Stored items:
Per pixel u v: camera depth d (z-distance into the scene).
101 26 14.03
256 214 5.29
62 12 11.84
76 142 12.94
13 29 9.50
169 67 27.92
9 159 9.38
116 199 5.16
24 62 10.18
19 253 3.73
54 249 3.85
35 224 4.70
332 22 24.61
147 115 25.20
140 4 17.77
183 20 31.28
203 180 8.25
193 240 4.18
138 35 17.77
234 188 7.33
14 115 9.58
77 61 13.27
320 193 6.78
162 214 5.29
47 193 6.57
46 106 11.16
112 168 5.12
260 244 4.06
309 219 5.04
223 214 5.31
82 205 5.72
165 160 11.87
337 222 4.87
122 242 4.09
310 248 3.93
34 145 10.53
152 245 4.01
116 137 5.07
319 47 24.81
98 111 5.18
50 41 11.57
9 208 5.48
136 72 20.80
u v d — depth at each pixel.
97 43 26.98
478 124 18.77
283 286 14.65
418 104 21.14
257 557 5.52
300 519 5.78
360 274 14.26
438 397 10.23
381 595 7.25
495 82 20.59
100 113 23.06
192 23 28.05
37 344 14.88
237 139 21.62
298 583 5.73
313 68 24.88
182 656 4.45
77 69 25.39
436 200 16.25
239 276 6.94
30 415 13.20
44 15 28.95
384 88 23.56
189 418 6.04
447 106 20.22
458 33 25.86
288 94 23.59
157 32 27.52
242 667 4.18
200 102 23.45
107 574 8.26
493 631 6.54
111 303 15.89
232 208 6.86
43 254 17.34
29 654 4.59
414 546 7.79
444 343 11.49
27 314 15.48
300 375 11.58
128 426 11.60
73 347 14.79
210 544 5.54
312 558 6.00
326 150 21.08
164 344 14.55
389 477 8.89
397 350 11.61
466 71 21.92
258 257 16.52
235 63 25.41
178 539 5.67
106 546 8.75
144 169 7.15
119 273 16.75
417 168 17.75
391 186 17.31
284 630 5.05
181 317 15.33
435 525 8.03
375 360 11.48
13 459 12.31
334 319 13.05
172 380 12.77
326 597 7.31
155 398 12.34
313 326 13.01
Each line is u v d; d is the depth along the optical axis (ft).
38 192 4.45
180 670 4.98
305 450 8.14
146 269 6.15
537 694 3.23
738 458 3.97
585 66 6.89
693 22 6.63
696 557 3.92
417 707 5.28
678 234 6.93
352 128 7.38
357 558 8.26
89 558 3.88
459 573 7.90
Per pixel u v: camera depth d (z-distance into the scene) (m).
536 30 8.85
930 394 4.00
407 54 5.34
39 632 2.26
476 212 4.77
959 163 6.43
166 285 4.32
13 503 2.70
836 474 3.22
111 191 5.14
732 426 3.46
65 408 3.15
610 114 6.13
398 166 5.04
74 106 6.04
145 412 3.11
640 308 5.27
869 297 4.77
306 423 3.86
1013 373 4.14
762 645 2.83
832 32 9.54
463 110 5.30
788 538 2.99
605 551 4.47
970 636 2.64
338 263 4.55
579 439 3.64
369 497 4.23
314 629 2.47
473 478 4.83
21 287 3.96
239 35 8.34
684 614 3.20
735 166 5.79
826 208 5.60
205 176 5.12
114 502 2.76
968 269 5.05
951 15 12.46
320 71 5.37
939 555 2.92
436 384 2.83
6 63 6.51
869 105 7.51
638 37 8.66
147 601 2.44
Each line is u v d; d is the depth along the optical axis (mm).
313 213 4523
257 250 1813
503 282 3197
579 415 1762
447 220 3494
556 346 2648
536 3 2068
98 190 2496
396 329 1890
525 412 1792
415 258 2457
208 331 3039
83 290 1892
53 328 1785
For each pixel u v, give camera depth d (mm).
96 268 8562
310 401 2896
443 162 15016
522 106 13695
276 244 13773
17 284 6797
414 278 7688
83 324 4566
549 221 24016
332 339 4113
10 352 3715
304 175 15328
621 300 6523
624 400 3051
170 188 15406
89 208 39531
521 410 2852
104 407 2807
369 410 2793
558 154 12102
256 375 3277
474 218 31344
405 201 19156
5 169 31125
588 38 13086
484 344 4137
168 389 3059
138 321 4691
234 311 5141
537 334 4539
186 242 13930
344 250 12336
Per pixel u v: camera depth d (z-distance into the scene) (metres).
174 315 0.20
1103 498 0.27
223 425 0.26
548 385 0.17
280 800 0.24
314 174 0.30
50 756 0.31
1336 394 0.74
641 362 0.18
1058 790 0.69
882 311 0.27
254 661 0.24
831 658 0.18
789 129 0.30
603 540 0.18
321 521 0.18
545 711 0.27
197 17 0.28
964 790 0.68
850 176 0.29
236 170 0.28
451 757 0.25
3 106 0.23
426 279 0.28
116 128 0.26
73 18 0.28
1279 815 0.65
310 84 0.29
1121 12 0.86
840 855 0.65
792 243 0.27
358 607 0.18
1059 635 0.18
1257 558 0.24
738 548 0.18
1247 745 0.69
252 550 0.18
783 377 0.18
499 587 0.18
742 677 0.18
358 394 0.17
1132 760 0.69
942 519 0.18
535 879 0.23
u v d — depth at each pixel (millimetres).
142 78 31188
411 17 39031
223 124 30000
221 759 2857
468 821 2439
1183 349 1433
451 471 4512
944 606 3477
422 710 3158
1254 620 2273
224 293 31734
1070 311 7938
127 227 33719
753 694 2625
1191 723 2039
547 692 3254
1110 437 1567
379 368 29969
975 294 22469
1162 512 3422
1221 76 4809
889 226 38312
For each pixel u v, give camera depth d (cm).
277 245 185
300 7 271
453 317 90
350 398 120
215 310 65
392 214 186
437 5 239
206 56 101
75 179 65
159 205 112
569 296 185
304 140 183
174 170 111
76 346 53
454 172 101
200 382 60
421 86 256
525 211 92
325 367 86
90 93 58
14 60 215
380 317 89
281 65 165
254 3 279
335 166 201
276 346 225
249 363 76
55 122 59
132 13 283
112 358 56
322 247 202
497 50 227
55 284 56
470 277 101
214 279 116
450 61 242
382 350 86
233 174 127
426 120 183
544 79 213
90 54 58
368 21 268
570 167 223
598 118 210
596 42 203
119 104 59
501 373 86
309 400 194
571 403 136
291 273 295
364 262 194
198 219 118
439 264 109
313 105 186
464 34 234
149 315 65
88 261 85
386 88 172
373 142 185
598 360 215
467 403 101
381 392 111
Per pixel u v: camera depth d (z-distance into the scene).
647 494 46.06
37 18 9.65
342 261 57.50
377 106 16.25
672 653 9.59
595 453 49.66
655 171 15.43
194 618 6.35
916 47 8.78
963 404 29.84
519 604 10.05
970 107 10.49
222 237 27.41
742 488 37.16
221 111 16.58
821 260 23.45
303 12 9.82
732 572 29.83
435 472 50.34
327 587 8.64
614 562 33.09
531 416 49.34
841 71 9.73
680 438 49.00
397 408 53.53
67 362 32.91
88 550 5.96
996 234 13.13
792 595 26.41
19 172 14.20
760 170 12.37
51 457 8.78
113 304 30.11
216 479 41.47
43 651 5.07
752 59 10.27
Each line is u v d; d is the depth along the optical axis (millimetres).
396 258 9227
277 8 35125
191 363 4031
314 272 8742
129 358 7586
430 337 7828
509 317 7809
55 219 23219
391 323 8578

**TO DO**
In your answer, include only the lines above starting at the line that holds "638 37 8.66" and ending at the line that holds "280 800 0.24", copied exactly.

**ANSWER SECTION**
638 37 8.66
147 601 2.44
Each line is u v d; d is the depth along the optical axis (mm).
313 213 4523
257 250 1813
503 282 3197
579 415 1762
447 220 3494
556 346 2648
536 3 2068
98 190 2496
396 329 1890
525 412 1792
415 258 2457
208 331 3039
83 290 1892
53 328 1785
For each pixel u v, give camera depth d (mm).
96 268 8562
310 401 2896
443 162 15016
522 106 13695
276 244 13773
17 284 6797
414 278 7688
83 324 4566
549 221 24016
332 339 4113
10 352 3715
304 175 15328
621 300 6523
624 400 3051
170 188 15406
89 208 39531
521 410 2852
104 407 2807
369 410 2793
558 154 12102
256 375 3277
474 218 31344
405 201 19156
5 169 31125
588 38 13086
484 344 4137
168 389 3059
138 321 4691
234 311 5141
537 334 4539
186 242 13930
344 250 12336
Per pixel u v: camera depth d (z-distance into the scene) (metres).
174 315 0.20
1103 498 0.27
223 425 0.26
548 385 0.17
280 800 0.24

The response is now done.